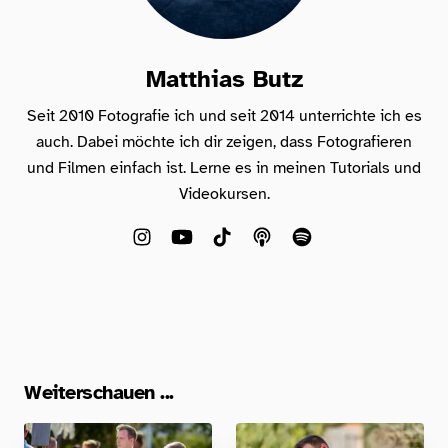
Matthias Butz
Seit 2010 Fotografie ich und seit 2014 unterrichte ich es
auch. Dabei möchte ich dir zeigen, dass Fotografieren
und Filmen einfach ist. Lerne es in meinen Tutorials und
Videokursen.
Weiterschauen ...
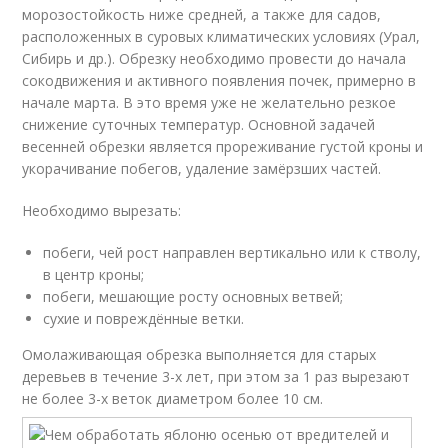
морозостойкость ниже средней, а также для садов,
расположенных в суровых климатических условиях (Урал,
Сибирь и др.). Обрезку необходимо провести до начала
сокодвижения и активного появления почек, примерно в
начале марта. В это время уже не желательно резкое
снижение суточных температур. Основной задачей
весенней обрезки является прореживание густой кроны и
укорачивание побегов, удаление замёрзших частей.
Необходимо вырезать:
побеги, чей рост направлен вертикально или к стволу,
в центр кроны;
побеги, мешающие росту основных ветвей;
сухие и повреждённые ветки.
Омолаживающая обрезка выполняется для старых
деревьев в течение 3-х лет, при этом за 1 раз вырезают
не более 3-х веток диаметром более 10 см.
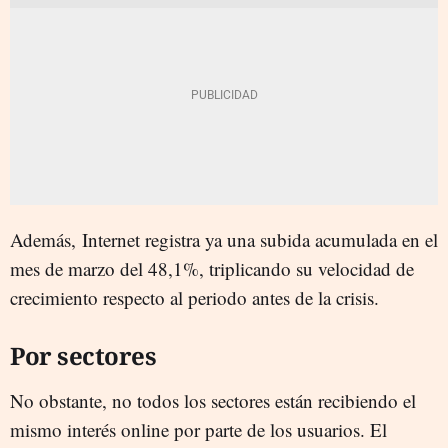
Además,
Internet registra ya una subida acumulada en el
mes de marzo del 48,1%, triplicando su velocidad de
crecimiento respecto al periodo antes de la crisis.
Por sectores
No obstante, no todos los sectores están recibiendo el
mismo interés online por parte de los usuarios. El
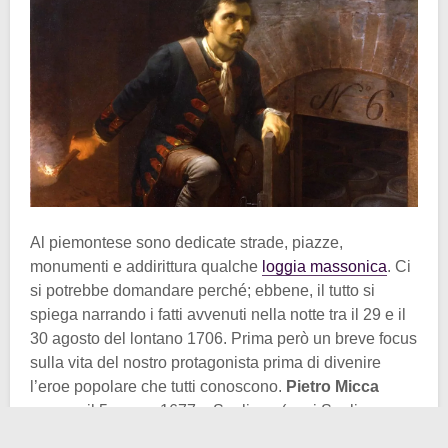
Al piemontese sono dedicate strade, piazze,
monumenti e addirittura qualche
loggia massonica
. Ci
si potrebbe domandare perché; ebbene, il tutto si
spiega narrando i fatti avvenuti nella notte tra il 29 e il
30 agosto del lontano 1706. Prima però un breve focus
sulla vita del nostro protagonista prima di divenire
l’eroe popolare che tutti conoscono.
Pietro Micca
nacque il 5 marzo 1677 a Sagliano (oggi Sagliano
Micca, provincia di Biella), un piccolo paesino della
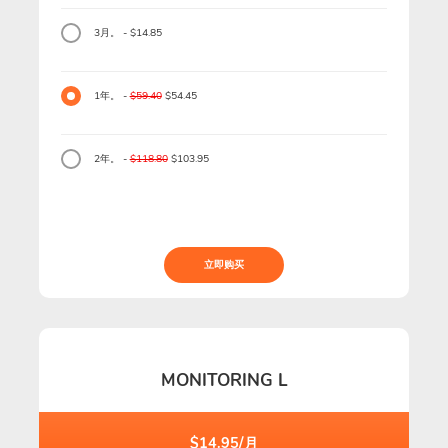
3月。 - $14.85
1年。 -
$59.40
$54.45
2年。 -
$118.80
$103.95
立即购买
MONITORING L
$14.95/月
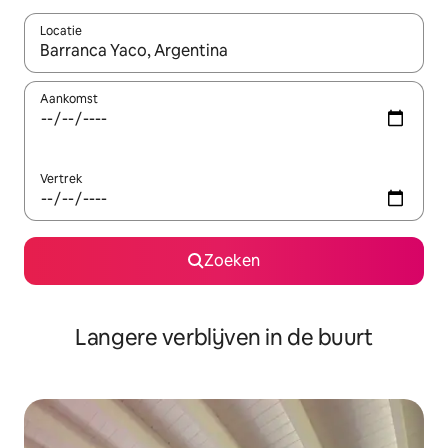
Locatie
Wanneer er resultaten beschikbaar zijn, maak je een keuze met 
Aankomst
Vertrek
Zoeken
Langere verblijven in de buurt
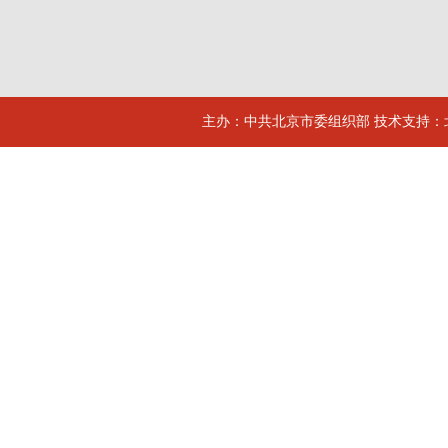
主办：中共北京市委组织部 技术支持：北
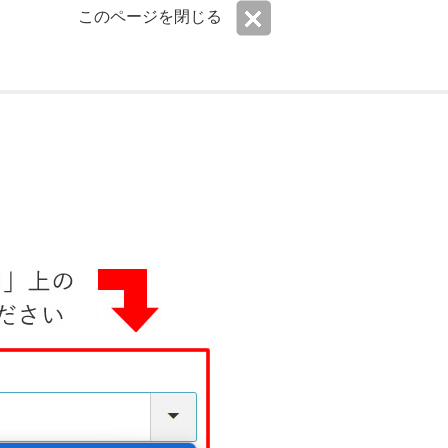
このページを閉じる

════════════════════

> [EXERCISE BRIEF]: Search the records above for "Micca". Copy each line where it is found.

> [PROBLEM SOLUTION]:
Pietro Micca
Micca, provincia di Biella), un piccolo paesino della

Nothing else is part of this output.